» **EXERCISE PROMPT**
Of all the lines in the entries below, give again exactly those starting at the line containing "新能源与节能: 2 -> 3" and ending at the line containing "RESPIRATION, Cirkulationsproblemer: 0 -> 1", both ends included, and no others.

» **SUPPLIED MATERIAL**
+ + + +

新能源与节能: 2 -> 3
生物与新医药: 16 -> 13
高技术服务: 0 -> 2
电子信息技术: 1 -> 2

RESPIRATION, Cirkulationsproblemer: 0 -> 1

+ + + +

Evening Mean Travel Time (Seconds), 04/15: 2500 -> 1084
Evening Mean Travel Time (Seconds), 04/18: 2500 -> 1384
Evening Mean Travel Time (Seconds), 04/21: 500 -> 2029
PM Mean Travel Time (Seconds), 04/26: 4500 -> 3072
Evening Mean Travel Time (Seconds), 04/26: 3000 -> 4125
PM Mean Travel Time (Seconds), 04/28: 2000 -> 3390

+ + + +

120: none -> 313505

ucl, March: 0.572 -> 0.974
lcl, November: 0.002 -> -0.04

+ + + +

» **PROBLEM SOLUTION**
新能源与节能: 2 -> 3
生物与新医药: 16 -> 13
高技术服务: 0 -> 2
电子信息技术: 1 -> 2

RESPIRATION, Cirkulationsproblemer: 0 -> 1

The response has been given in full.